In January 2009, Head Coach Mark Gottfried resigned after eleven years at Alabama. Soon afterwards Anthony Grant was hired as the new head coach. Under his watch the Crimson Tide battled through a tough first year, finishing 17–15 and achieving a top-10 ranking in points allowed on defense. Grant's second season with the Tide resulted in the SEC Western Division Championship, finishing 12–4 in the SEC and an overall record of 25–12. They entered the 2011 NIT Tournament with a No. 1 seed and made it to the NIT Championship Game and finished as the runner-up. The Crimson Tide was unbeaten at home with a perfect 19–0 season, a school record. In 2012 the Crimson Tide was a participant in the NCAA Tournament and finished its season with a 21–12 record. Former Dallas Mavericks and New Jersey/Brooklyn Nets coach Avery Johnson became the Alabama Head Coach on April 5, 2015.

Women's basketball[]

Alabama's women's basketball team competes in Coleman Coliseum and had previously played in Foster Auditorium. The team played its first game in 1974 and has since been a varsity sport. The team has had nine head coaches, including Rick Moody, who guided the club to the 1994 NCAA Women's Final Four. Kristy Curry was named head coach on May 11, 2013, replacing Wendell Hudson.

The Crimson Tide has appeared in ten post-season Tournaments for the NCAA Women's Division I Basketball Championship, including an eight-year streak of consecutive appearances in the tournament stretching from 1992 to 1999. In ten NCAA tournament appearances, Alabama has advanced to the "Sweet Sixteen" six times and the "Elite Eight" and the "Final Four" in 1994. The most successful season was 1996–1997 when the Tide finished second in the Southeastern Conference (10–2 record) and had a mid-season national ranking of No. 2 in polls by the AP and USA Today (November 12, 1996); they finished with a 25–7 overall record. The University of Alabama Women's Basketball program shares the national record with Duke University for the most total points for both teams when Alabama defeated Duke 121–120 (in four overtimes) in 1995 in the NCAA Tournament, a game that ESPN has declared as one of the best all-time women's basketball tournament games.[12] Seven former players for the University of Alabama have made rosters of teams of the WNBA. Alabama has had an active player in the WNBA through every year of its existence. The current head coach for the Crimson Tide is Kristy Curry. The team played its first season of 1974–75 in Foster Auditorium, but moved to what is now Coleman Coliseum the following season. After Foster Auditorium was extensively renovated in a project that began in 2009, the Tide returned to their original home on February 13, 2011.

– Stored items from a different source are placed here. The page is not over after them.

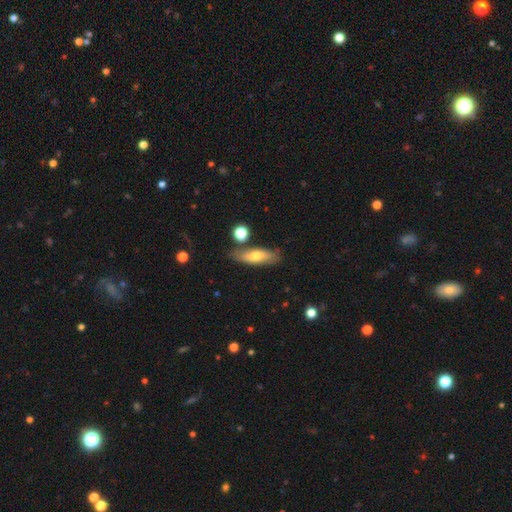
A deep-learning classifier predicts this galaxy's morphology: smooth-or-featured: smooth: 61% | featured or disk: 32% | star or artifact: 7%
  how-rounded: cigar-shaped: 50% | in between: 47% | round: 3%
  merging: none: 74% | minor disturbance: 15% | merger: 7% | major disturbance: 4%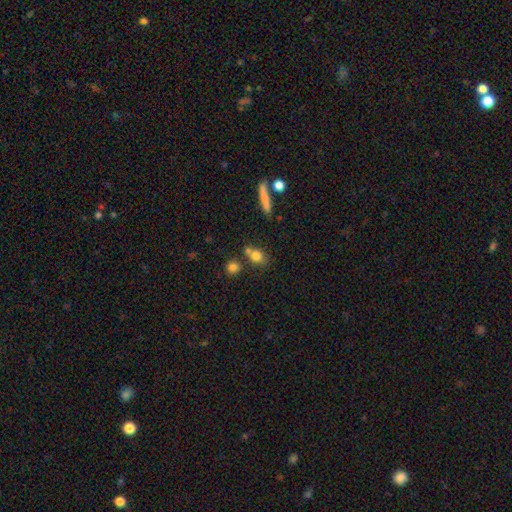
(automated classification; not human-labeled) smooth-or-featured: smooth: 77% | featured or disk: 12% | star or artifact: 11%
  how-rounded: round: 59% | in between: 36% | cigar-shaped: 5%
  merging: none: 54% | merger: 30% | minor disturbance: 12% | major disturbance: 5%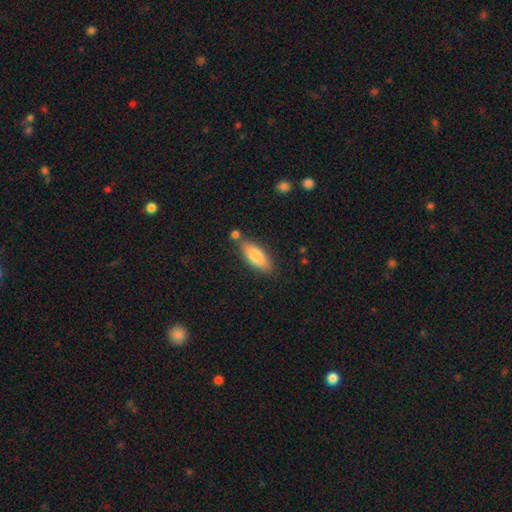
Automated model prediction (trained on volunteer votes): smooth 78%, featured or disk 15%, star or artifact 6%. Down the decision tree: how rounded — in between (69%); merging — none (77%).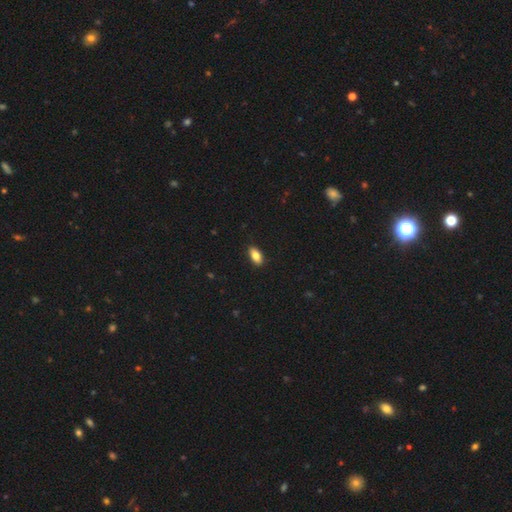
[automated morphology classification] smooth 82%, featured or disk 11%, star or artifact 7%. Down the decision tree: how rounded — in between (88%); merging — none (88%).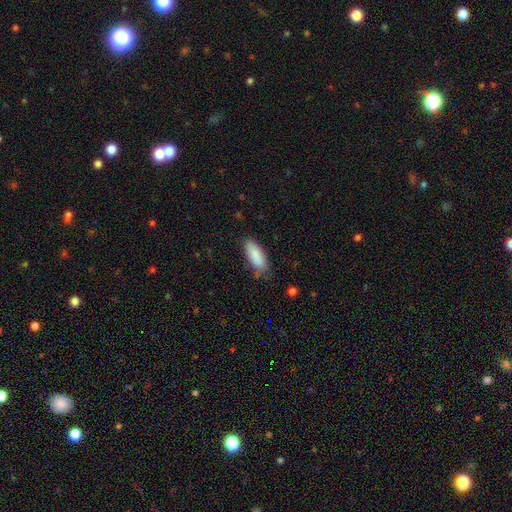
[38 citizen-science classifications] This is clearly a smooth galaxy (95%). How rounded: possibly cigar-shaped (56%). Merging: likely none (68%).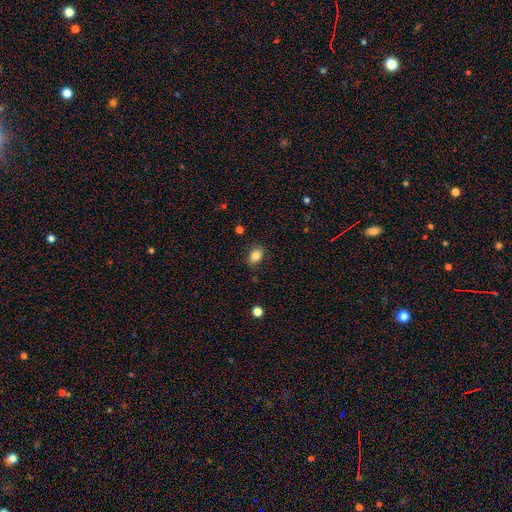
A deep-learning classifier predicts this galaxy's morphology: Overall: smooth (84%). How rounded: in between (69%; round 30%). Merging: none (84%).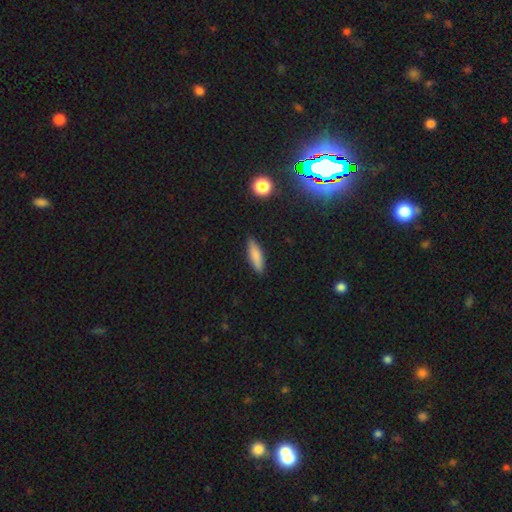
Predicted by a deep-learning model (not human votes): Smooth or featured: smooth — 82% (featured or disk — 11%)
How rounded: cigar-shaped — 60% (in between — 38%)
Merging: none — 85% (minor disturbance — 11%)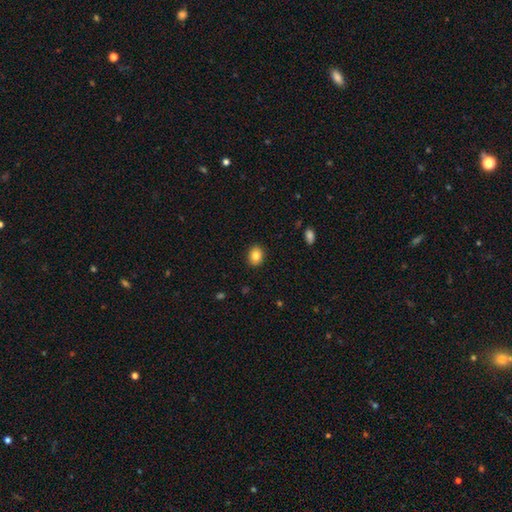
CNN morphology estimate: smooth_or_featured: smooth (p=0.84) [alt: star or artifact p=0.09]
how_rounded: in between (p=0.54) [alt: round p=0.45]
merging: none (p=0.90) [alt: minor disturbance p=0.07]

Alabama has baseball. The Crimson Tide is second to LSU for the most SEC titles with 14 (including 13 regular season titles and one tournament title that was won in 1983, during an era in which the tournament decided the overall SEC title). Alabama is also second to the Tigers with seven SEC Tournament championships, including the 1983 one that decided the overall SEC title. Tide baseball teams have participated in the NCAA College World Series five times (1950, 1983, 1996, 1997, 1999), finishing second in 1983 (to Texas) and 1997 (to LSU). Home games are played at Sewell–Thomas Stadium, known as "The Joe" to Crimson Tide fans. The baseball team is currently coached by head coach Brad Bohannon.


The Alabama softball team was started in 1997. They are currently coached by head coach Patrick Murphy and assistant coaches Alyson Habetz and Stephanie VanBrakle. They have won six Southeastern Conference championships (two regular seasons and four tournaments), made 18 consecutive NCAA tournaments (every year since 1999) and have advanced to the Women's College World Series eight times, including back-to-back 3rd-place finishes in the 2008 and 2009 series. On June 7, 2012, Alabama became the first team in SEC history to win the WCWS Championship defeating Oklahoma in three games. The team's current overall record stands at 708–224 (.759). Alabama has won the SEC Softball Tournament five times (1998, 2003, 2005, 2010 and 2012).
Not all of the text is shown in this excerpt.